Lincoln County News: School and Municipal leaders to break law, deny voters a School Budget Validation vote

Lincoln County News: School and Municipal leaders to break law, deny voters a School Budget Validation vote

February 7, 2008 Posted by Steve Bowen - 1 Comment

While the legislature has been struggling to rework the school district reorganization law, towns and cities across Maine have been watching carefully to see if any changes will be made to the new school budget approval procedure the law contains. Known as the “budget validation process,” it requires that school budgets be presented at a public meeting, and, if approved there, then go on to a referendum vote within 10 days.

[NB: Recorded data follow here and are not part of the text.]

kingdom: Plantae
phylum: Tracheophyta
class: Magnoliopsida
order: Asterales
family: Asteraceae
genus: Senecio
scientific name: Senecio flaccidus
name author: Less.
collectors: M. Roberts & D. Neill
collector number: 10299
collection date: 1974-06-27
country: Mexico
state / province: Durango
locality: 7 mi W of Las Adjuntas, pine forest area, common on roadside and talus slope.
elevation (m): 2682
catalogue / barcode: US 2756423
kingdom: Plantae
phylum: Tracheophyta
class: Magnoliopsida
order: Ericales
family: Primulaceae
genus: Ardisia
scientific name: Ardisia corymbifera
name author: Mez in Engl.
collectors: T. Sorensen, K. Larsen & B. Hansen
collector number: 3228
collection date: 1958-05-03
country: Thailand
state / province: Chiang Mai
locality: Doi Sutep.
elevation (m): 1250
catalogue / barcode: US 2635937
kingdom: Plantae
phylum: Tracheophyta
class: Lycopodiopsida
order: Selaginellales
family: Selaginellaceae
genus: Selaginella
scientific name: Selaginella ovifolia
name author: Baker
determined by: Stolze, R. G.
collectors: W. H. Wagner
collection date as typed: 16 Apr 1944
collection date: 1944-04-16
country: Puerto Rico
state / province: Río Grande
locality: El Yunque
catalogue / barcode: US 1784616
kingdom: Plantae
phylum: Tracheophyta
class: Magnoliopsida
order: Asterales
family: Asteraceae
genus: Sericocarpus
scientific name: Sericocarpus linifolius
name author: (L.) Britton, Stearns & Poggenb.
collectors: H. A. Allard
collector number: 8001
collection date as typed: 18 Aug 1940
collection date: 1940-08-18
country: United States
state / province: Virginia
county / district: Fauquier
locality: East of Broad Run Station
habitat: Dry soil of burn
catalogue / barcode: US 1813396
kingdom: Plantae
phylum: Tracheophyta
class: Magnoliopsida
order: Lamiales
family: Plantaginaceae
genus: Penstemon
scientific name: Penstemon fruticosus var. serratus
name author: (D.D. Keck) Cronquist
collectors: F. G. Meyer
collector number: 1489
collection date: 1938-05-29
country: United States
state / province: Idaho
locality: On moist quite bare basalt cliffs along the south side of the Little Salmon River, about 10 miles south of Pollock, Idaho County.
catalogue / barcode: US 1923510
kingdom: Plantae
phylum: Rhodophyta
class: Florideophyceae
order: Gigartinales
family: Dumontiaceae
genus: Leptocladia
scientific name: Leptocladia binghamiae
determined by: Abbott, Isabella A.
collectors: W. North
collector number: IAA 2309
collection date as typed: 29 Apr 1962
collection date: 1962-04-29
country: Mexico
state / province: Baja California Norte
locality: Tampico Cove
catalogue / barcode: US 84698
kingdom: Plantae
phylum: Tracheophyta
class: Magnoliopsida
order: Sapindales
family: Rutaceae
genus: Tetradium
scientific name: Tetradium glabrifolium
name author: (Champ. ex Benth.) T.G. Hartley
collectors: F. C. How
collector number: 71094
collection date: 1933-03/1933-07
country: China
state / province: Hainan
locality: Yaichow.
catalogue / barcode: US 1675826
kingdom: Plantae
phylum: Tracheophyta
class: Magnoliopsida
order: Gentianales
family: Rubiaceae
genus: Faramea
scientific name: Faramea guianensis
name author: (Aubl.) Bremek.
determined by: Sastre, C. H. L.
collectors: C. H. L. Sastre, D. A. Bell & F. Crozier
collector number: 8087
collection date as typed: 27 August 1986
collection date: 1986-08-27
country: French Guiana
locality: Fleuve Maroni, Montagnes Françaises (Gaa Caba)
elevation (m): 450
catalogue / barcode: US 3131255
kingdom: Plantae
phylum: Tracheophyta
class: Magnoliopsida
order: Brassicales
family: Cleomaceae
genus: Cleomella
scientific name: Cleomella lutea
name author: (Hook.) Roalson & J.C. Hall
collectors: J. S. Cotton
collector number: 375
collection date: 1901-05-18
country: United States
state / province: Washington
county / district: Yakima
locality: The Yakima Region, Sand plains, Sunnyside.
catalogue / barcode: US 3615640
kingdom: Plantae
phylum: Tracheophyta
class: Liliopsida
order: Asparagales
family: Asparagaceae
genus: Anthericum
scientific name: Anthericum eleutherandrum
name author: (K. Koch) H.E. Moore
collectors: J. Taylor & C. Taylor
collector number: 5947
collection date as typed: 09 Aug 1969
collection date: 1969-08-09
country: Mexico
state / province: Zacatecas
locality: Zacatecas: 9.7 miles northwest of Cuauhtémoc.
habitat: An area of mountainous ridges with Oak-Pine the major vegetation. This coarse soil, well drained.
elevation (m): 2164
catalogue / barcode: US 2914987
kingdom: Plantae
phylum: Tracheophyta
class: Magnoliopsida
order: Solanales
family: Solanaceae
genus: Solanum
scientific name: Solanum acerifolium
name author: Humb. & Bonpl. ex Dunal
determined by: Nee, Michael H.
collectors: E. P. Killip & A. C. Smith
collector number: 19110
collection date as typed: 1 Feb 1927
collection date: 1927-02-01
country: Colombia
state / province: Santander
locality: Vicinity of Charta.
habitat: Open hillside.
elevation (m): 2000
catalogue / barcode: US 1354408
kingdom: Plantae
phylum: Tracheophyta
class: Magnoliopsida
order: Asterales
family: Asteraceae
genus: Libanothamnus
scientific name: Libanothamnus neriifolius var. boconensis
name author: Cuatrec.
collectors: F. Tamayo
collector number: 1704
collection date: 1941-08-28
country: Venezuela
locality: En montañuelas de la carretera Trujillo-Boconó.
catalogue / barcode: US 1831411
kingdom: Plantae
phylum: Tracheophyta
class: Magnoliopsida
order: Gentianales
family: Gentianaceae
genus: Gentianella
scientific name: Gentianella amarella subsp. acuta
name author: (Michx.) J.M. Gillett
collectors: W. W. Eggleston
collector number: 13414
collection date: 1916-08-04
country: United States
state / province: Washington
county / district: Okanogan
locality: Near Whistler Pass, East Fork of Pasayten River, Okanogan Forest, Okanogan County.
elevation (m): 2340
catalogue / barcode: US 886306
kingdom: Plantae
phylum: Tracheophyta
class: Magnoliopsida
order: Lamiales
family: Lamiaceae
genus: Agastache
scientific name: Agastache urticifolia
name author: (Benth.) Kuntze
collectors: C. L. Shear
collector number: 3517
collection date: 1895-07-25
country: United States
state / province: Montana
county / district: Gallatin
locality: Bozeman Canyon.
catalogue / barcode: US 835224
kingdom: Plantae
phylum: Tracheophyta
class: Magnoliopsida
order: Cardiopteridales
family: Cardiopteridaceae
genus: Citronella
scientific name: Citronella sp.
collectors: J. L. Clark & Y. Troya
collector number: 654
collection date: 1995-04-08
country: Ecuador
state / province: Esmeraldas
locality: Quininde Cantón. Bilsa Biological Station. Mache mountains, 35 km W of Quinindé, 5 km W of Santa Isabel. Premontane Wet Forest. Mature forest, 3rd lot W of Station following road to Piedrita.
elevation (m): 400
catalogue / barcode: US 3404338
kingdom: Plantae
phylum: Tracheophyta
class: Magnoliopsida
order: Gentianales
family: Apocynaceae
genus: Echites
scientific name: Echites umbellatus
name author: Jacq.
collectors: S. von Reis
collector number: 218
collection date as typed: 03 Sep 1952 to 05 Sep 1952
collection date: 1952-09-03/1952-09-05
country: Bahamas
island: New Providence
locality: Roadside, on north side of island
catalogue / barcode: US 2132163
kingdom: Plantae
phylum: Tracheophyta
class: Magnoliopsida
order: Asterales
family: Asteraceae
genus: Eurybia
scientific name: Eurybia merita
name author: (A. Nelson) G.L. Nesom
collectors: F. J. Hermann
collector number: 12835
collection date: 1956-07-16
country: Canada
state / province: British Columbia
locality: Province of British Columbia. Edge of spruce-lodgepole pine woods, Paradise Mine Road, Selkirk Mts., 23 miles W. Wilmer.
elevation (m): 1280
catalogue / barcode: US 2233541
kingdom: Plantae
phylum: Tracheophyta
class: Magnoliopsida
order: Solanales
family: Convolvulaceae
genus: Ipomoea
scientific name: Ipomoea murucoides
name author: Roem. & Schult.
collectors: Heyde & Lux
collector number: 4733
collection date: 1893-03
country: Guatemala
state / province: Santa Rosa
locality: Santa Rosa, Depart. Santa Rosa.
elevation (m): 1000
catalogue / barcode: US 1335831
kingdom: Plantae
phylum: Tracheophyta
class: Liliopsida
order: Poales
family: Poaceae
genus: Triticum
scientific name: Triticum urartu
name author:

If the voters turn down the budget at the referendum, the process repeats itself.
This procedure has generated opposition from some of the cities, who say they face great costs to do a referendum vote. Many small towns, who already use a town meeting to pass the school budget and consider that to be democracy enough, have voiced frustration as well.
An example of the latter is Southport, which, according to published reports, has decided to disregard the law and pass the school budget using the town meeting process they’ve used for generations:
While many Lincoln County towns wince at the idea of an up or down vote on the total school budget figure this year, Southport will go with its past history of voting as it always has since 1842 – at March town meeting.
In so doing, it will essentially defy a new statute termed “budget validation” the Maine Legislature passed recently requiring towns to vote on their school budgets at a separate referendum.
The law also requires a public hearing on all the cost centers and to come up with a total figure, but Southport officials are hoping the bill to repeal it will go through in this session of Legislature.
“We have never had a public hearing (on the school budget) nor do we intend to,” said School Union 49 chair and local school board member Bruce White. “We’ve always done it in our town meeting& the town meeting being the purest form of democracy.”

It will be interesting to see the state’s response to this act of civil disobedience. The law makes very clear that “school administrative district budgets developed after January 1, 2008 must conform to the format and referendum procedures” laid out in the law. Is the school budget legally valid if the validation process is not used? Can a town government simply vote to take away a right accorded its citizens under the law?